MÁS DE UNA DECENA DE NOCHES
Cuando se despertó, tuvo la certeza de que iba a morir. Algo le oprimía el lado izquierdo del pecho hacía más de una decena de noches. Al esconderse el sol, la molestia le impedía dormir, y por las mañanas, padecía de insomnio. Comenzó a cerrar las cortinas de toda la casa, se transformó en un ritual de cada amanecer y, casi al llegar la noche, las abría; como si esperara encontrar el alba. Estaba demacrado, igual de flaco, su tez oscilaba entre blanco y morado, los ojos verdes marcaban la esperanza de su rostro, evidenciando vivencias que le habían dejado un inmenso dolor. Día por medio lo visitaba su hija, siempre en las noches, cuando se suponía que dormía. Ella alimentaba al perro, que estaba dando su último aliento, y luego se iba pensando que su padre descansaba, cuando en realidad se sentaba al extremo de su cama, añorando que algún día ella subiera hasta su cuarto para compartir un desvelo con él.
Esa noche sentía algo distinto, la molestia persistía en el pecho, pero menos intensa. La joven abrió la puerta principal y entró para darle de comer al moribundo animal. Él decidió bajar y preguntarle por qué lo ignoraba.
Sin emitir sonido alguno, bajó con cautela las escaleras, quería sorprender a su "pequeña" (así le decía desde que era un bebé). Se paró sobre el marco de fierro rojo de de la puerta de la cocina, ella estaba de cuclillas acariciando a la agónica mascota. El silencio y las lágrimas se interrumpieron al oír la voz de su padre: “No llores, pequeña mía. Recuerda que es la ley de la vida, siempre has sido la más emotiva de mis hijas, ven, corre a darle un abrazo a tu viejo”. Ella, sin verlo, se paró y dio media vuelta, calentó agua y preparó un cargado café, perdiendo su mirada en el tazón que tenía estampada una corona de rey. Él volvió a irrumpir la restablecida tranquilidad. “¿Qué hice para que estés tan enojada conmigo?, jamás habías dudado en preparar una taza de café negro para este anciano. No merezco tu indiferencia… me siento solo y cansado, ven, y estrújale la espalda a tu arruinado padre”. Ella se giró bruscamente y fijó largo rato sus ojos en el techo, con cara de interrogación. Segundos después, tiró el tazón contra el suelo. Comenzó a llorar, sus lágrimas se asemejaban a las gotas de una repentina lluvia torrencial. Agarró su bolso, decidida a dejar la casa, él, aún parado en el umbral, intentó detenerla, pero ella le pasó literalmente por encima.
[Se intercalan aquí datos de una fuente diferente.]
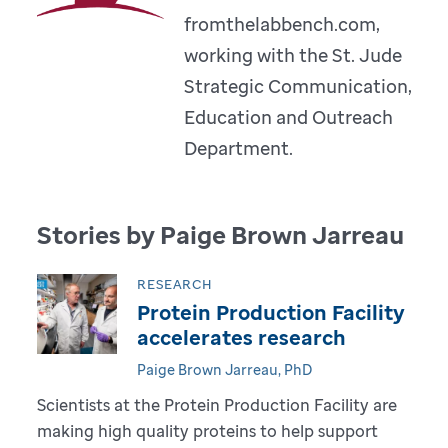
fromthelabbench.com,
working with the St. Jude
Strategic Communication,
Education and Outreach
Department.
Stories by Paige Brown Jarreau
RESEARCH
Protein Production Facility
accelerates research
Paige Brown Jarreau, PhD
Scientists at the Protein Production Facility are
making high quality proteins to help support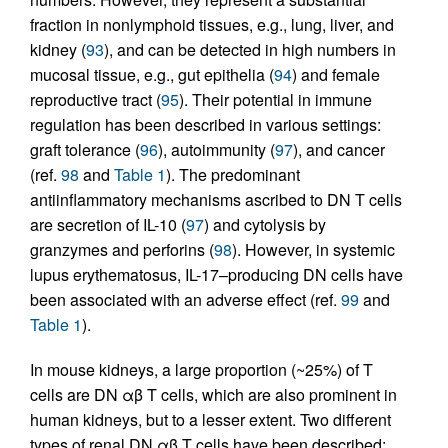
fraction in nonlymphoid tissues, e.g., lung, liver, and
kidney (
93
), and can be detected in high numbers in
mucosal tissue, e.g., gut epithelia (
94
) and female
reproductive tract (
95
). Their potential in immune
regulation has been described in various settings:
graft tolerance (
96
), autoimmunity (
97
), and cancer
(ref.
98
and
Table 1
). The predominant
antiinflammatory mechanisms ascribed to DN T cells
are secretion of IL-10 (
97
) and cytolysis by
granzymes and perforins (
98
). However, in systemic
lupus erythematosus, IL-17–producing DN cells have
been associated with an adverse effect (ref.
99
and
Table 1
).
In mouse kidneys, a large proportion (~25%) of T
cells are DN αβ T cells, which are also prominent in
human kidneys, but to a lesser extent. Two different
types of renal DN αβ T cells have been described: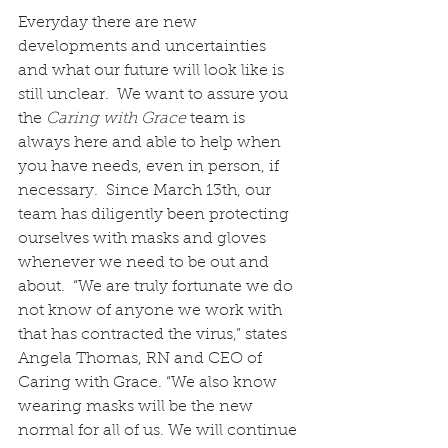
Everyday there are new 
developments and uncertainties 
and what our future will look like is 
still unclear.  We want to assure you 
the 
Caring with Grace 
team is 
always here and able to help when 
you have needs, even in person, if 
necessary.  Since March 13th, our 
team has diligently been protecting 
ourselves with masks and gloves 
whenever we need to be out and 
about.  “We are truly fortunate we do 
not know of anyone we work with 
that has contracted the virus,” states 
Angela Thomas, RN and CEO of 
Caring with Grace. “We also know 
wearing masks will be the new 
normal for all of us. We will continue 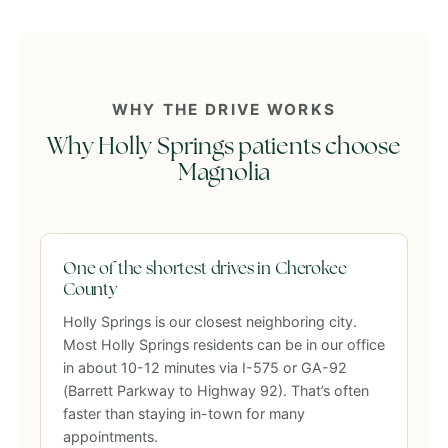
WHY THE DRIVE WORKS
Why Holly Springs patients choose
Magnolia
One of the shortest drives in Cherokee
County
Holly Springs is our closest neighboring city.
Most Holly Springs residents can be in our office
in about 10-12 minutes via I-575 or GA-92
(Barrett Parkway to Highway 92). That’s often
faster than staying in-town for many
appointments.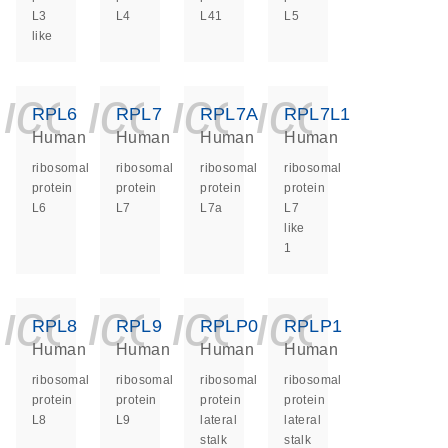
L3
L4
L41
L5
like
icon_0140_ls_ge
icon_0140_ls
icon_0140
icon_0
RPL6
RPL7
RPL7A
RPL7L1
Human
Human
Human
Human
ribosomal
ribosomal
ribosomal
ribosomal
protein
protein
protein
protein
L6
L7
L7a
L7
like
1
icon_0140_ls_ge
icon_0140_ls
icon_0140
icon_0
RPL8
RPL9
RPLP0
RPLP1
Human
Human
Human
Human
ribosomal
ribosomal
ribosomal
ribosomal
protein
protein
protein
protein
L8
L9
lateral
lateral
stalk
stalk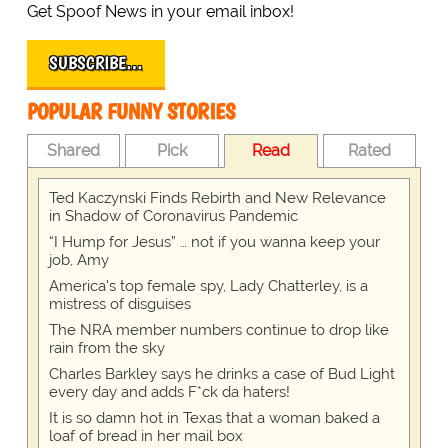
Get Spoof News in your email inbox!
SUBSCRIBE…
POPULAR FUNNY STORIES
Shared
Pick
Read
Rated
Ted Kaczynski Finds Rebirth and New Relevance
in Shadow of Coronavirus Pandemic
“I Hump for Jesus” … not if you wanna keep your
job, Amy
America's top female spy, Lady Chatterley, is a
mistress of disguises
The NRA member numbers continue to drop like
rain from the sky
Charles Barkley says he drinks a case of Bud Light
every day and adds F*ck da haters!
It is so damn hot in Texas that a woman baked a
loaf of bread in her mail box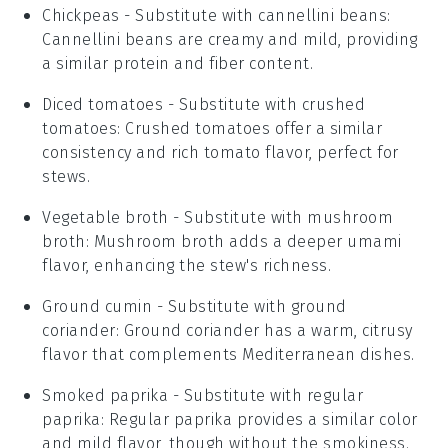
Chickpeas
- Substitute with
cannellini beans
:
Cannellini beans are creamy and mild, providing
a similar protein and fiber content.
Diced tomatoes
- Substitute with
crushed
tomatoes
: Crushed tomatoes offer a similar
consistency and rich tomato flavor, perfect for
stews.
Vegetable broth
- Substitute with
mushroom
broth
: Mushroom broth adds a deeper umami
flavor, enhancing the stew's richness.
Ground cumin
- Substitute with
ground
coriander
: Ground coriander has a warm, citrusy
flavor that complements Mediterranean dishes.
Smoked paprika
- Substitute with
regular
paprika
: Regular paprika provides a similar color
and mild flavor, though without the smokiness.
Despertó en el suelo de la cocina, su amado perro le pasaba la lengua por la cara y daba vueltas en círculos como respuesta a cada movimiento. El can tenía un ánimo de cachorro, y él, repentinamente sintió que había perdido todos sus males. Se sentó, aún confundido, Rocky salió corriendo hacia la sala de estar, el anciano por fin pudo enfocar una imagen y, al descubrir tamaña verdad, sintió náuseas. Comenzó a vomitar.
Rocky, su compañero fiel, al que había sentido correr hacía apenas unos segundos, yacía inmóvil junto al plato de comida que, momentos atrás, le había servido su hija predilecta; María Ximena. Quedó estupefacto por un momento, mientras sentía el amargo sabor, entre vómito e incredulidad. De pronto, el perro, con su mejor semblante, entró corriendo a la cocina por entre las sillas antiguas del comedor, ladrando con un tono grave. Su compañero yacía en el rincón de aquel cuarto y al mismo tiempo merodeaba por él, con una alevosía de carnaval. Desconcertado por lo ocurrido, aún no conseguía pararse cuando recordó la salida de María Ximena… ¿Sería posible que, Rocky y él, estuviesen muertos?